> _GOALS_
A) Reproduce the OpenStack bug-fix passage word for word from "These examples emphasize" up to and including "all OpenStack projects.".
B) According to the OpenStack bug-fix passage, in which project were variable initialization issues found to recur specifically?
C) Extend the OpenStack bug-fix passage, starting after its final sentence.

These examples emphasize that the omissions occurred in functions with optional parameters (such as, optional objects representing a “context” for the method and for the resource), and with boolean flags for enabling special behaviors in the function. This relaxed parameter passing is syntactically valid in the Python language, and is extensively used in all OpenStack projects.

Variable initialization. The highest number of recurring bug-fixes belong to the cluster nova_228, which includes fixes that add the initialization of a variable, e.g., using a boolean, a null object, or a constant string. For example, Listing 3 shows that the developer forgot to add the attribute RUN_ON_REBUILT to the class DiskFilter. In this case, the bug description points out that the change fixed an issue that occurred when a new image was provided and the instance had to be rebuilt, but Nova omitted to validate the existing pool of hosts excluding them from being scheduled.

 class DiskFilter(filters.BaseHostFilter):
     """DiskFilterwithoversubscriptionflag."""
+    RUN_ON_REBUILD = False
Listing 3: Add global variable to the class definition. Change No.: 523212. URL: https://review.openstack.org/c/523212/2/nova/scheduler/filters/disk_filter.py, line 31

In general, variable initialization has been a recurring bug pattern in previous studies on C and Java [12]. In our analysis, we found that these issues were recurring specifically for the Neutron project, where developers often adopted global and class-level variables for controlling the configuration of the Neutron server.

If-related fixes. These changes fix the code by modify the control flow, such as: by surrounding an existing statement, or block of statements, with an if construct; by adding a new statement or block of statements together with an if construct; and by adding a new boolean condition to an existing one. We found clusters of this kind of changes among Nova (nova_474, nova_597, nova_629, and nova_197), Neutron (neutron_20), and Cinder (cinder_438, cinder_627). These bug-fixes handle corner cases in the user inputs and configuration, such as in the examples of Listing 4 and Listing 5.

+ if not CONF.workarounds.disable_group_policy_check_upcall:
    _do_validation(context, instance, group_hint)
Listing 4: Surround single statement with if construct. Change No.: 442736. URL: https://review.openstack.org/c/442736/27/nova/compute/manager.py, line 1307
- if spec_obj.image else None
+ if spec_obj.image and ’id’ in spec_obj.image else None
Listing 5: Add new condition to an existing one. Change No. 543595. URL: https://review.openstack.org/c/543595/1/nova/scheduler/filters/isolated_hosts_filter.py, line 64

Adding function calls. The clusters neutron_13, neutron_14, neutron_23, and cinder_14 include fixes that add function calls. In these bugs, developers missed a function call, which caused omissions in the workflow of resource management. These issues mostly affected Neutron and Cinder, due to the nature of APIs in these projects. These projects have APIs for propagating across nodes a global view of the state of the data center (such as, the topology of virtual networks), which should be called whereas the state of resources is updated (such as, a network node is added or removed). However, these API calls can be easily omitted since they do not return data that are used afterward; for example, in Listing 6, a function call was missing after the update of a subnet.

Data items
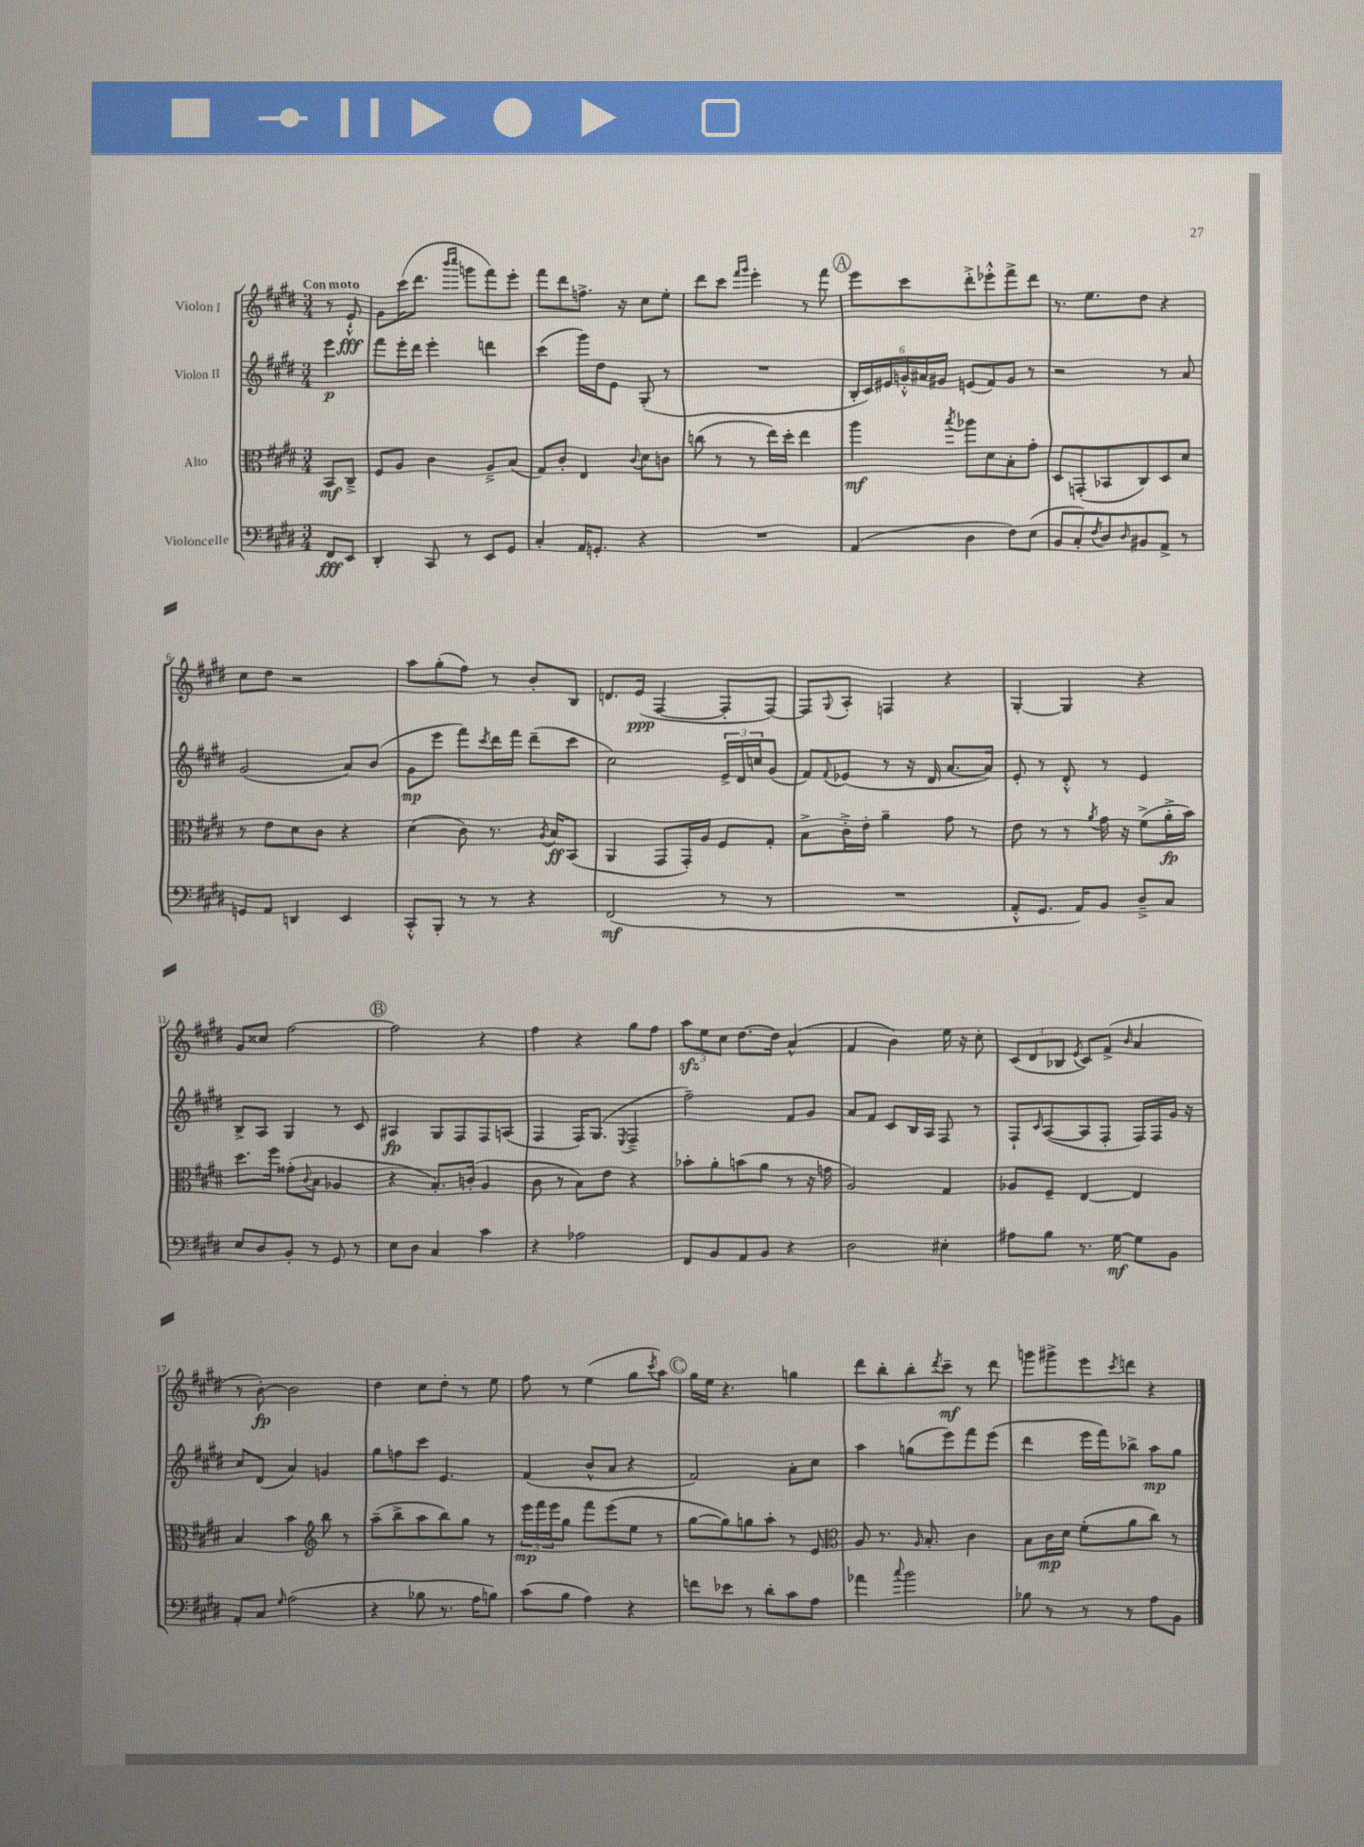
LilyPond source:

<<
\new StaffGroup <<
\new Staff = "s0" \with { instrumentName = "Violon I" } {
    \clef treble \key e \major \numericTimeSignature \time 3/4 \partial 4 \tempo "Con moto"
    r8 e'8-!-^\fff |
    gis'8 cis'''16( dis'''8. \grace { b'''16 cis''''16 } g'''8 fis'''8) e'''8-. |
    fis'''8 dis'''8 f''8.-> r16 cis''8 e''8-. |
    dis'''8 cis'''8 \grace { fis'''16 gis'''16 } e'''4-. r8 fis'''8 |
    \mark \markup { \circle "A" } e'''8 cis'''8 dis'''8-.-> ees'''8-.-^ fis'''8-> dis'''8 |
    r8. e''8. dis''8 r4 |
    cis''8 dis''8 r2 |
    a''8 gis''8-.( fis''8) r8 b'8-. b8 |
    d'8. e'16\ppp( fis4~ fis8-. fis8~) |
    fis8 \appoggiatura { gis8 } a8-. f4 r4 |
    gis4~-. gis4 r4 |
    gis'8 cisis''8 fis''2~ |
    \mark \markup { \circle "B" } fis''2 r4 |
    fis''4 r4 gis''8 fis''8 |
    \tuplet 3/2 { a''8\sfz e''8 cis''8 } dis''8.~ dis''16 a'4-^( |
    fis'4 b'4) e''16 r16 cis''8-. |
    \tuplet 3/2 { cis'8( dis'8 bes8 } \acciaccatura { e'8 } cis'8) fis'8->( \grace { b'16 } a'4 |
    r8 b'8~-.\fp) b'2 |
    dis''4 cis''8 dis''8-. r8 e''8 |
    fis''8 r8 e''4( gis''8 \acciaccatura { cis'''8 } a''8) |
    \mark \markup { \circle "C" } gis''16 e''16 r4. g''4 |
    dis'''8 b''8-. b''8-. \acciaccatura { dis'''8 } cis'''8--\mf r8 dis'''8 |
    g'''8 gis'''8-> e'''8 \acciaccatura { cis'''8 } d'''8 r4 \bar "|." |
}
\new Staff = "s1" \with { instrumentName = "Violon II" } {
    \clef treble \key e \major \numericTimeSignature \time 3/4 \partial 4
    e'''4\p |
    fis'''8 e'''16-. dis'''16 e'''4-. d'''4 |
    cis'''4( gis'''16) dis''16 e'8 gis8-.( r8 |
    R2. |
    \mark \markup { \circle "A" } \tuplet 6/4 { b16-. cis'16) eis'16 g'16-.-^ ais'16 gis'16 } e'8( fis'8) gis'8 r8 |
    r2 r8 a'8 |
    gis'2( a'8) b'8( |
    gis'8\mp e'''8 fis'''8) \acciaccatura { cis'''8 } dis'''16 fis'''16 dis'''8--( cis'''8 |
    cis''2) \tuplet 3/2 { e'16-> dis'16 c''16 } gis'8( |
    fis'8) \appoggiatura { fis'8 } ees'8( r8 r16 dis'16 a'8.~ a'16) |
    e'8-. r8 dis'8-.-^ r8 e'4 |
    b8-> a8 gis4 r8 cis'8 |
    \mark \markup { \circle "B" } ais4\fp gis8 fis8 fis8 a8( |
    fis4 fis16) gis8.( \acciaccatura { e8 } fis4---> |
    fis''2--) fis'8 gis'8 |
    a'8 fis'8 cis'8 b16 a16 fis8 r8 |
    fis8-! \grace { cis'16 } a8~( a8 fis8-. fis16) fis16 gis'16 r16 |
    cis''8 dis'8( a'4) g'4 |
    gis''8 f''8 cis'''8 e'4. |
    fis'4( b'8-^ a'8 r4 |
    \mark \markup { \circle "C" } fis'2) a'8-. cis''8 |
    a''4 g''8( e'''8) fis'''8 e'''8( |
    dis'''4 e'''16 fis'''16) bes''8-> a''8\mp gis''8 \bar "|." |
}
\new Staff = "s2" \with { instrumentName = "Alto" } {
    \clef alto \key e \major \numericTimeSignature \time 3/4 \partial 4
    b,8\mf cis8---> |
    fis8 a8 cis'4 a8---> b8( |
    gis8) cis'8-. e4 \appoggiatura { cis'8 } dis'8 c'8 |
    c''8( r8 r8 e''16) dis''16-. e''4 |
    \mark \markup { \circle "A" } a''4\mf \acciaccatura { b''8 } aes''8 dis'8 b8-. gis'8-. |
    dis8 g,8-.( bes,8 cis8) dis8 dis'8 |
    r8 e'8 dis'8 cis'8 r4 |
    dis'4( cis'8) r8. \acciaccatura { a8 } b16\ff b,8( |
    a,4 gis,8 gis,16-.) a16 fis8 gis8-. |
    b8-> cis'16-.-> e'16-. a'4-- gis'8 r8 |
    e'8 r8 r8 \acciaccatura { a'8 } gis'16 r16 fis'8->( a'16-.->\fp b'16) |
    dis''8. fis''16 gisis'8-.( \appoggiatura { cis'8 } b8 aes4 |
    \mark \markup { \circle "B" } r4 b8.-.) c'16-.( a4 |
    cis'8 r8 b8) e'8 r4 |
    bes'8-. a'8-. b'8( a'8 r8 r16 g'16 |
    a2) gis4 |
    aes8 fis8-- e4~ e4 |
    b4 b'4 \clef treble b''8 r8 |
    a''8--( b''8-> a''8 b''8) gis''8 r8 |
    \tuplet 3/2 { e'''16\mp fis'''16 e'''16 } gis''8 fis'''8 e'''8( e''8 r8 |
    \mark \markup { \circle "C" } gis''8~ gis''8) g''8 a''8-. r8 e'8 |
    \clef alto a8 r8. \grace { a16 } b8.-. cis'4 |
    b8 cis'16\mp dis'16 fis'8-.( a'8 cis''8) r8 \bar "|." |
}
\new Staff = "s3" \with { instrumentName = "Violoncelle" } {
    \clef bass \key e \major \numericTimeSignature \time 3/4 \partial 4
    fis,8\fff e,8 |
    dis,4-. cis,8 r8 e,8 gis,8 |
    cis4-. a,16 g,8.-. r4 |
    R2. |
    \mark \markup { \circle "A" } a,4( dis4 fis8) e8( |
    b,8 cis8-.) \acciaccatura { fis8 } dis8 \grace { dis16 } bis,8 a,8-> r8 |
    g,8 a,8 d,4 e,4 |
    cis,8-.-^ b,,8-. r8 r8 r4 |
    fis,2\mf( r8 r8 |
    R2. |
    a,8-.-^ gis,8. a,16) b,8 dis8---> cis8 |
    e8 dis8 b,8-. r8 gis,8 r8 |
    \mark \markup { \circle "B" } e8 dis8 cis4 cis'4 |
    r4 aes2 |
    fis,8 b,8 a,8 b,8 r4 |
    dis2 eis4-. |
    ais8 b8 r8. gis16~\mf gis8 b,8 |
    a,8-. cis8 \grace { gis16 } a2( |
    r4 bes8 r8. a16 b8) |
    cis'8( b8 a4) r4 |
    \mark \markup { \circle "C" } f'8 ees'8 r8 dis'8-. cis'8 a8 |
    aes'4 \appoggiatura { cis''8 } b'2 |
    bes8 r8 r8 r8 a8 b,8 \bar "|." |
}
>>
>>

> _RESULTS OF THE EXERCISE_
A)
These examples emphasize that the omissions occurred in functions with optional parameters (such as, optional objects representing a “context” for the method and for the resource), and with boolean flags for enabling special behaviors in the function. This relaxed parameter passing is syntactically valid in the Python language, and is extensively used in all OpenStack projects.

B) Neutron

C)
if cidr == default_ipv6_lla:
+   cidrs.discard(cidr)
    continue
Listing 6: Add a function call. Change No.: 491409. URL: https://review.openstack.org/c/491409/11/neutron/agent/linux/interface.py, line 125

Data structure-related fixes. The clusters neutron_132 and cinder_621 include fixes that add a new pair (key,value) to a Python dictionary (i.e., the Python data type for associative arrays), in order to fix the layout of the data structure. The OpenStack projects make extensive use of complex data structures to represent the several attributes of virtual resources, such as instances, images, and so on. For example, Listing 7 shows a bug-fix that adds a new entry in a dictionary that represents an ARP table in a Neutron component.

    arp_table = {’ip_address’: ip_address,
                        ’mac_address’: mac_address,
                        ’subnet_id’: subnet,
+                       ’nud_state’: nud_state}
Listing 7: Add new key value to a dictionary. Change No.: 554729. URL: https://review.openstack.org/c/554729/3/neutron/db/l3_dvr_db.py, line 918

Exception handling fixes. The bug-fixes in the cluster cinder_583 address missing exceptions, by adding try-except blocks around existing code. Listing 8 shows an example of bug-fix that addresses the case of an exception raised by NetApp (one of the several backend drivers supported by Cinder) when the callers try to delete a volume that does not exist.

+   try:
        self.zapi_client.destroy_lun(metadata[’Path’])
+   except netapp_api.NaApiError as e:
+       if e.code == netapp_api.EOBJECTNOTFOUND:
+           LOG.warning(_LW("FailuredeletingLUN%(name)s." "%(message)s"), {’name’: lun_name, ’message’: e})
+       else:
+           error_message = (_(’ANetAppApiErroroccurred:%s’) % e)
+           raise exception.NetAppDriverException(error_message)
Listing 8: Surround function call with Try-Except block. Change No.: 491962. URL: https://review.openstack.org/c/491962/1/cinder/volume/drivers/netapp/dataontap/block_base.py, line 284

Replace string arguments in function call. The cluster cinder_1168 includes bug-fixes that modify a string argument in a function call. Listing 9 shows an example in which the string parameter is used to represent a path in the filesystem. These issues were recurrent due to the frequent use of external Linux commands in OpenStack. For example, Cinder uses administration utilities for handling storage volumes (e.g., tgtadm for SCSI, ietadm for iSCSI, etc.), and basic Linux commands for handling files (e.g., touch, tee, etc.).

-   (out, err) = self.gpfs_execute(’mmlsconfig’, ’clusterId’, ’-Y’)
+   (out, err) = self.gpfs_execute(self.GPFS_PATH + ’mmlsconfig’, ’clusterId’, ’-Y’)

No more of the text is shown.